--- SOURCE INFORMATION Enclosed Below ---

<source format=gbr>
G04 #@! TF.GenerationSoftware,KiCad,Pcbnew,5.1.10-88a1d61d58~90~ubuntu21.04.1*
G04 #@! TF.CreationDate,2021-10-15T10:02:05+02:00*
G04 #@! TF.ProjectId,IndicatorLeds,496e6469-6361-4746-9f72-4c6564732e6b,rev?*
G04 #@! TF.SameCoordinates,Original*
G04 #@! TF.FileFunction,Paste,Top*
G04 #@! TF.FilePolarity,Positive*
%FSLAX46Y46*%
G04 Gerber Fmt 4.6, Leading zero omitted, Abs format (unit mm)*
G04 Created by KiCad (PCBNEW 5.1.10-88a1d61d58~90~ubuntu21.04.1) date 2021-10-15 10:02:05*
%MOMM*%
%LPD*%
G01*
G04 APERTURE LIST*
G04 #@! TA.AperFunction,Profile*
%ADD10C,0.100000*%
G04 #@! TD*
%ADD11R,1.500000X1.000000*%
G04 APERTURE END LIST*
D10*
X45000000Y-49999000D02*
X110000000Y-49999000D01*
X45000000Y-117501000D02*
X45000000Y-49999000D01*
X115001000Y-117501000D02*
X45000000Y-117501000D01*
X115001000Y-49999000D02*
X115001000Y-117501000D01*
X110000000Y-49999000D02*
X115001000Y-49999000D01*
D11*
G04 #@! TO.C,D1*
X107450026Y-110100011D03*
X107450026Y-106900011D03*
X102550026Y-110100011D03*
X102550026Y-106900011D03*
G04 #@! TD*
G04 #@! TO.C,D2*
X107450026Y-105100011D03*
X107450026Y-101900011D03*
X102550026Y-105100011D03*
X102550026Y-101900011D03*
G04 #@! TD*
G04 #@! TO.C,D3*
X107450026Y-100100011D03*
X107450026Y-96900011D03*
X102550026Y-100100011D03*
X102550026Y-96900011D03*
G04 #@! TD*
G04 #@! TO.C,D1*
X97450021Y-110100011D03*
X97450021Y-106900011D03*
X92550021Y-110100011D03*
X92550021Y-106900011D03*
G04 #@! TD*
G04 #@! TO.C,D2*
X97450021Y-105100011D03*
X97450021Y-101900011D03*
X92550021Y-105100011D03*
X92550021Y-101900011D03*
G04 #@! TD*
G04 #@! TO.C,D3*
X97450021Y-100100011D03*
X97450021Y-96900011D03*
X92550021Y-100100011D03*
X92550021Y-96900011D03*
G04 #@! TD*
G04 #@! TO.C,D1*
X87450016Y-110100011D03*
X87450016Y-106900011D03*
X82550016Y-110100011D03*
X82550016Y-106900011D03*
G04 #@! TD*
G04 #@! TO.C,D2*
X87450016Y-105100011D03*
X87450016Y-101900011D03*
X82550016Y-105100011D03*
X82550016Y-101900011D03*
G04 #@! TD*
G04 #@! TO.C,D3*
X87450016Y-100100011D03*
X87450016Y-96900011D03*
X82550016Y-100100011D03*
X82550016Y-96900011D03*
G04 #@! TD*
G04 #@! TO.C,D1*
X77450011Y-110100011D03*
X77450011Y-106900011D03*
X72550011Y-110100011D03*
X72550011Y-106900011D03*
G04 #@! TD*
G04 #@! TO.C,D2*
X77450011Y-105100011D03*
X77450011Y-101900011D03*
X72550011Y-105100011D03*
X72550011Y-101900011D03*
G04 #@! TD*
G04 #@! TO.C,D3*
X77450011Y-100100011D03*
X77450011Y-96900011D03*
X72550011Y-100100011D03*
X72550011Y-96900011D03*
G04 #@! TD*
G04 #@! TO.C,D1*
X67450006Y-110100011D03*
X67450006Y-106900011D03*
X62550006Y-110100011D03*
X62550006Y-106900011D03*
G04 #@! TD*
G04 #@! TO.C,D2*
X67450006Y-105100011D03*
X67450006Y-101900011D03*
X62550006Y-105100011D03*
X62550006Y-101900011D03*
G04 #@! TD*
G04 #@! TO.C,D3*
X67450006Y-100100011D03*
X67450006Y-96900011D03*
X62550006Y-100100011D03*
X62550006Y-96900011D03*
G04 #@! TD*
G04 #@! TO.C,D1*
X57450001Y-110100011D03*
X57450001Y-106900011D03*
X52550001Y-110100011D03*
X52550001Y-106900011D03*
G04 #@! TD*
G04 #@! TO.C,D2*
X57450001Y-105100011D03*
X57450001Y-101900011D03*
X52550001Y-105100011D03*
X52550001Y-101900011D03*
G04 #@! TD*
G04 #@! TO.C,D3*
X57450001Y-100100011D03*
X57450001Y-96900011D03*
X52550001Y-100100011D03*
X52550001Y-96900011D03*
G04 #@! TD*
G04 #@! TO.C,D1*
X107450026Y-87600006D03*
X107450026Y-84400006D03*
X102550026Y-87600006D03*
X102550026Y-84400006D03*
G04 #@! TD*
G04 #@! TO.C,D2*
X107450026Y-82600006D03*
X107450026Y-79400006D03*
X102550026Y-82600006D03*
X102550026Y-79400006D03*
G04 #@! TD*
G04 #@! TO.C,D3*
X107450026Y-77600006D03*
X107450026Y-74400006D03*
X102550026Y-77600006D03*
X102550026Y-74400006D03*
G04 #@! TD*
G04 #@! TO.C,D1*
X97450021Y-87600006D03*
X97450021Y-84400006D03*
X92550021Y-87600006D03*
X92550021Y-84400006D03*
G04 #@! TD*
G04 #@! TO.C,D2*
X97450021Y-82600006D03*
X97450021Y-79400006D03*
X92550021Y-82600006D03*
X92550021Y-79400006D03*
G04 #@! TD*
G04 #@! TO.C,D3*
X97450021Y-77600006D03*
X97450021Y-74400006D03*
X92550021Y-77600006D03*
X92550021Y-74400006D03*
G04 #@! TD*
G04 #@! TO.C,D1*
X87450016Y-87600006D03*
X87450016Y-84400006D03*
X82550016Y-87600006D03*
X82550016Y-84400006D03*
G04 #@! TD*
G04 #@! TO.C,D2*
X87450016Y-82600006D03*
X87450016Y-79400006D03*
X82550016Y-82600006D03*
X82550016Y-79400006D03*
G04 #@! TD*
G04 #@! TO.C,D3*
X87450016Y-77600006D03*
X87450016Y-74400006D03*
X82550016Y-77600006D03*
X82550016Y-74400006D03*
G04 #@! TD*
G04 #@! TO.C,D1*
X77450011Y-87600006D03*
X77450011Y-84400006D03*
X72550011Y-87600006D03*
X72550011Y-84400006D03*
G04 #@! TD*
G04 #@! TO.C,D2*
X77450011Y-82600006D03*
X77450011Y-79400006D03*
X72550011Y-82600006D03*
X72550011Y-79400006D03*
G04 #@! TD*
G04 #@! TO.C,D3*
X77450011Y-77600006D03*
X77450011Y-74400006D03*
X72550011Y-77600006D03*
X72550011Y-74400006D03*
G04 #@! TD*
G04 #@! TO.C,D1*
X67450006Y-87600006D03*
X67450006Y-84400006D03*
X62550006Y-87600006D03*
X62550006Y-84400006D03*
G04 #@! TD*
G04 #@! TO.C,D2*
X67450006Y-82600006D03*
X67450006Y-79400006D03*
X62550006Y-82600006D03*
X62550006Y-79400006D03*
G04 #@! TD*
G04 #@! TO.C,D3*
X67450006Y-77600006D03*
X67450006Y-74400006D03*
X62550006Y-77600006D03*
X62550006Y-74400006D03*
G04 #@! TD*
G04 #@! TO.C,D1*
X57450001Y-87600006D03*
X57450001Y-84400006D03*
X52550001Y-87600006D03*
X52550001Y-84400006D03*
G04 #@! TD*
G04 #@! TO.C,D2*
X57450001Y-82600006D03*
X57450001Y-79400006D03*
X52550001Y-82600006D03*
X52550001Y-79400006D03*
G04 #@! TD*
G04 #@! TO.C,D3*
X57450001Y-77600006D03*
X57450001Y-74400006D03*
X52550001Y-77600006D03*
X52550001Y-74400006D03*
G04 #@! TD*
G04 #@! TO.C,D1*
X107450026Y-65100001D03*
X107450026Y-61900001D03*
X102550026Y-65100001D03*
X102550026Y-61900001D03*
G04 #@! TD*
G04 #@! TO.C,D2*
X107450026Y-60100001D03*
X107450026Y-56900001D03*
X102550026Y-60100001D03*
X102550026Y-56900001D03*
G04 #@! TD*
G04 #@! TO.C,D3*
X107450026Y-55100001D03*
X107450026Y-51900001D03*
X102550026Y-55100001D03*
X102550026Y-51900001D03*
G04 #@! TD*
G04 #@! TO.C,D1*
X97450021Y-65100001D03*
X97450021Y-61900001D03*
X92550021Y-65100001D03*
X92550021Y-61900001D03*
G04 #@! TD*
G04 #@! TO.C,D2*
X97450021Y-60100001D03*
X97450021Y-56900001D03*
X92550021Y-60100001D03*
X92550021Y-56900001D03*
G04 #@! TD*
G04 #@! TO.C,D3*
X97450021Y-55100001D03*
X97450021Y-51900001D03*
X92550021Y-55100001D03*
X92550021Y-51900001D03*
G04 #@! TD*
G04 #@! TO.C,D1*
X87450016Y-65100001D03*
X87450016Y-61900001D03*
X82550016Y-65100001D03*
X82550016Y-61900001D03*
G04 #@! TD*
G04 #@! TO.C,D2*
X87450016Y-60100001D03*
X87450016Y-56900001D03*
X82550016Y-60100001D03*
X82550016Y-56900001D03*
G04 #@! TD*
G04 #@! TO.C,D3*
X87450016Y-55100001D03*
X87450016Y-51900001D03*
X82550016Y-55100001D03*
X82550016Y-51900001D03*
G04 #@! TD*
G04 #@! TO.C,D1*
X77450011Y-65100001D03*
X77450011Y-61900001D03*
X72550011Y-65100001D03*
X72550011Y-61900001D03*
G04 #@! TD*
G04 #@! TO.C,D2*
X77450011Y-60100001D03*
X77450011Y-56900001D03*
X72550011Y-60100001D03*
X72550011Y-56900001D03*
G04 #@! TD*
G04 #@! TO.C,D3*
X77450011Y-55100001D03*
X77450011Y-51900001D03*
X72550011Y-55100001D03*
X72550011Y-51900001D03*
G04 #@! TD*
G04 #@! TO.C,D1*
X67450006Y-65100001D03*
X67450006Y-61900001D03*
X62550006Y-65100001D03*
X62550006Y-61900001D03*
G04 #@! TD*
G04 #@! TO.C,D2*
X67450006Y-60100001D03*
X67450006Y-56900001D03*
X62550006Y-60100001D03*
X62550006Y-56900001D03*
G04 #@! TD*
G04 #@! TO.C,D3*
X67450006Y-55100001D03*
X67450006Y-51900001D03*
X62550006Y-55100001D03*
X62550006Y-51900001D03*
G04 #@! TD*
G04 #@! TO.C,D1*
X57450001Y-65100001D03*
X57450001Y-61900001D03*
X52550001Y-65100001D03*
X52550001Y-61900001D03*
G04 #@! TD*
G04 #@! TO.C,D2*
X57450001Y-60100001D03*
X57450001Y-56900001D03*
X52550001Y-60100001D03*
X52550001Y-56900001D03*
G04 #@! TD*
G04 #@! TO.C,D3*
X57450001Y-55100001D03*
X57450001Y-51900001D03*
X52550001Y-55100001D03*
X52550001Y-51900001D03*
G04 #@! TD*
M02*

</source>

--- End of Enclosed SOURCE INFORMATION ---

Copy out each line in the preceding records that contains "APERTURE".

G04 APERTURE LIST*
G04 APERTURE END LIST*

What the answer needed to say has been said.